Por eso, Bergoglio es un fiel seguidor de la tradición de la Curia. Al Vaticano le importa un rábano el alma de sus fieles; siempre ha perseguido a los místicos y a todo verso suelto que escape a sus organigramas, plantillas y esquemas. Ya decía el inquisidor Valdés que no se podía permitir que cualquier maruja hablara de religión en el mercado. Lo de Roma veduta, fede perduta no es sólo un pareado gracioso: es un epigrama más que sabio. Como buen jesuita, Bergoglio no ha olvidado las reducciones del Paraguay. Ya sólo el nombre de reducciones indica a las claras qué era aquel imperio teocrático que organizó a los guaraníes en una comunidad utópica, aislada del mundo, extremadamente igualitaria, racional y modélica, pero que presentaba un pequeño defecto: los indios eran tratados como perpetuos menores de edad, como un manso y dócil rebaño al que los padres controlaban hasta en los aspectos más nimios de su vida. Un soviet de buenos salvajes en el corazón de la Monarquía Hispánica. Eso es lo que los Ellacurías, Sobrinos y Ernestos Cardenales de la América moderna tratan de imponer. Por eso no nos debe sorprender la actitud de la Iglesia española ante la profanación de la basílica del Valle de los Caídos, su mutismo frente a las leyes de eutanasia o su deserción en la defensa de los valores tradicionales.
Si son tradicionales, ya no son católicos. Ellos están en otra cosa, en los pobres, sobre todo los de espíritu
Si son tradicionales, ya no son católicos. Ellos están en otra cosa, en los pobres, sobre todo los de espíritu.
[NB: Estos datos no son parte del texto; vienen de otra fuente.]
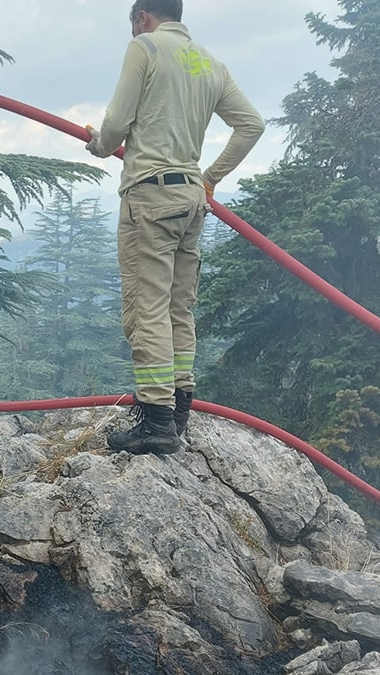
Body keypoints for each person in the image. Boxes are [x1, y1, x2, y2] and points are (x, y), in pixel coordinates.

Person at [86, 0, 264, 455]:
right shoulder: (210, 62)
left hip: (150, 195)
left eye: (132, 24)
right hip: (190, 198)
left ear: (141, 16)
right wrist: (209, 179)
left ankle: (157, 422)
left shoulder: (145, 48)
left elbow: (116, 123)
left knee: (147, 310)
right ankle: (179, 407)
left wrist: (100, 145)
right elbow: (252, 125)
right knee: (177, 310)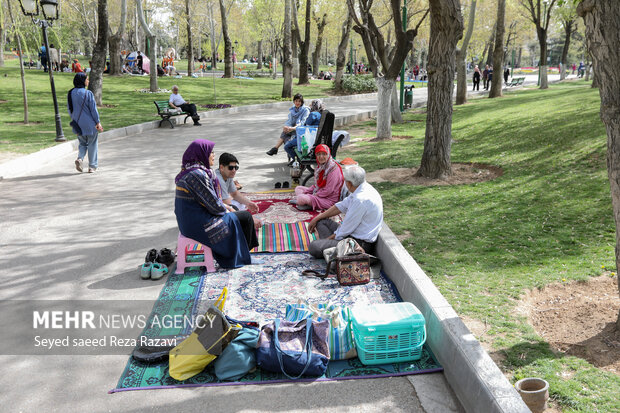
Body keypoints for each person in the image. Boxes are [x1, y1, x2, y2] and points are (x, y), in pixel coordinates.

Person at [174, 140, 259, 268]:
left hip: (190, 220)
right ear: (202, 153)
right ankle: (240, 256)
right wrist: (228, 210)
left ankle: (243, 254)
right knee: (245, 218)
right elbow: (214, 206)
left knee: (238, 214)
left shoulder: (191, 171)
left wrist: (227, 208)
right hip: (197, 223)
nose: (213, 155)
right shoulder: (198, 175)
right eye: (211, 152)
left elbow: (209, 200)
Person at [307, 165, 383, 257]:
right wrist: (316, 218)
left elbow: (345, 230)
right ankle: (331, 250)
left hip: (358, 243)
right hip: (350, 235)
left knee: (313, 247)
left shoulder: (360, 200)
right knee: (321, 221)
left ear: (350, 183)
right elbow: (341, 206)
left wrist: (327, 240)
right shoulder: (361, 188)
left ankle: (332, 251)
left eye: (345, 181)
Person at [67, 73, 103, 173]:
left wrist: (74, 120)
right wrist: (98, 122)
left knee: (82, 143)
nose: (88, 81)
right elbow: (93, 110)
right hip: (90, 124)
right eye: (87, 79)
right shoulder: (88, 93)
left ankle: (80, 158)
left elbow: (70, 109)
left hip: (77, 124)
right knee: (92, 143)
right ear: (82, 81)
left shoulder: (70, 93)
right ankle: (92, 166)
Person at [290, 144, 344, 211]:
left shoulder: (332, 169)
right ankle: (305, 203)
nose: (321, 157)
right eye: (318, 154)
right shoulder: (320, 167)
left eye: (324, 154)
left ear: (328, 155)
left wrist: (314, 195)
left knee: (301, 198)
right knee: (298, 188)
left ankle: (306, 203)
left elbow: (328, 191)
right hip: (320, 193)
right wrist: (309, 191)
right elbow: (317, 186)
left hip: (329, 199)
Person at [266, 93, 310, 157]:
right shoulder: (293, 110)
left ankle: (276, 149)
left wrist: (293, 128)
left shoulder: (305, 110)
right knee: (285, 132)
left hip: (300, 130)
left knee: (286, 136)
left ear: (302, 102)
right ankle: (275, 148)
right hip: (293, 129)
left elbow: (302, 123)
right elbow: (289, 121)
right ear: (294, 101)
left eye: (299, 101)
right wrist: (286, 126)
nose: (297, 103)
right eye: (296, 101)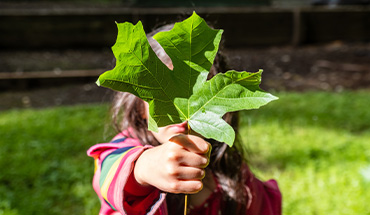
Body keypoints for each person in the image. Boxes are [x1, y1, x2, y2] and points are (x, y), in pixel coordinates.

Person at [87, 24, 282, 215]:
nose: (180, 110)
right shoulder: (124, 149)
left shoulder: (230, 169)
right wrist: (144, 168)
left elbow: (264, 205)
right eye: (165, 96)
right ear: (139, 106)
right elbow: (109, 173)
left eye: (196, 95)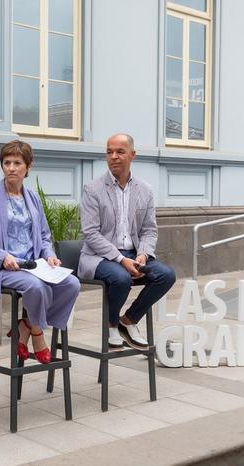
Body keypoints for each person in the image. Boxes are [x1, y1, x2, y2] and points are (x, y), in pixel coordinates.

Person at [0, 140, 80, 364]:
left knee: (72, 285)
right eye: (6, 162)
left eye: (17, 163)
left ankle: (25, 326)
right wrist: (3, 257)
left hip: (35, 265)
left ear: (28, 167)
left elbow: (44, 236)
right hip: (4, 268)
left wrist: (49, 255)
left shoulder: (33, 198)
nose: (11, 167)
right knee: (36, 287)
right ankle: (37, 332)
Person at [78, 133, 176, 351]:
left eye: (120, 152)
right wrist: (122, 259)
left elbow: (149, 230)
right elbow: (91, 234)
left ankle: (128, 321)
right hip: (99, 257)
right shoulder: (92, 189)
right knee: (121, 278)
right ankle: (111, 325)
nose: (113, 156)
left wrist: (143, 254)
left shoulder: (145, 190)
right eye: (109, 151)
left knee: (166, 275)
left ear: (133, 155)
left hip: (133, 254)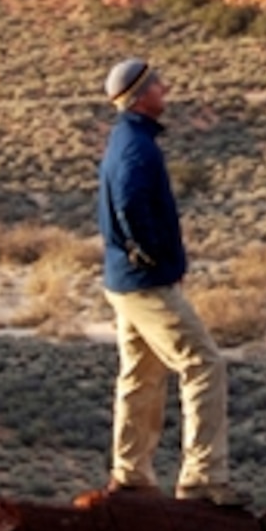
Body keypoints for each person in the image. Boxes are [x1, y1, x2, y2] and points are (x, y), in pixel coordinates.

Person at [95, 56, 232, 501]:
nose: (165, 89)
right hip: (144, 282)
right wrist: (150, 253)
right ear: (140, 96)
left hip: (124, 280)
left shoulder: (125, 139)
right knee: (203, 365)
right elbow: (131, 204)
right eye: (158, 84)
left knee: (140, 375)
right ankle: (202, 478)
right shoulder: (138, 147)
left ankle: (131, 473)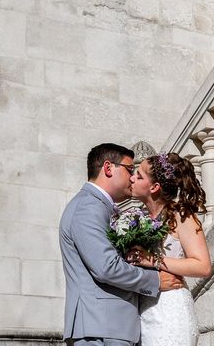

Pablo Iglesias y Bergoglio están llamados a entenderse. La Conferencia Episcopal acabará siendo una de las confluencias de Podemos, posiblemente la más poderosa. Se parecen demasiado en sus propósitos y en sus fines: controlar una sociedad estabulada, dependiente de la caridad, infantilizada, igualitaria, enemiga del talento y de la independencia de criterio. Lo que muchos amigos católicos no entienden es que Wojtila y Ratzinger fueron un paréntesis, una excepción. El espíritu del Vaticano II está en Bergoglio.
La complicidad y la claudicación de las iglesias cristianas ante el poder del globalismo no es sólo cosa de Roma, algo parecido pasa con el protestantismo oficial (que ya no es una religión, sino una ética): anglicanos, luteranos y muchísimos evangélicos, y hasta en la ortodoxia, con el Patriarca de Constantinopla. Sólo las iglesias serbia y rusa, que han pagado con miles de mártires su perseverancia en la fe, mantienen intacto su legado. Basta con escuchar al Patriarca Kirill de Moscú y compararlo con el discurso buenista de Bergoglio para saber dónde sobrevivirá la Tradición cristiana en las próximas generaciones. No será en Europa Occidental, eso seguro.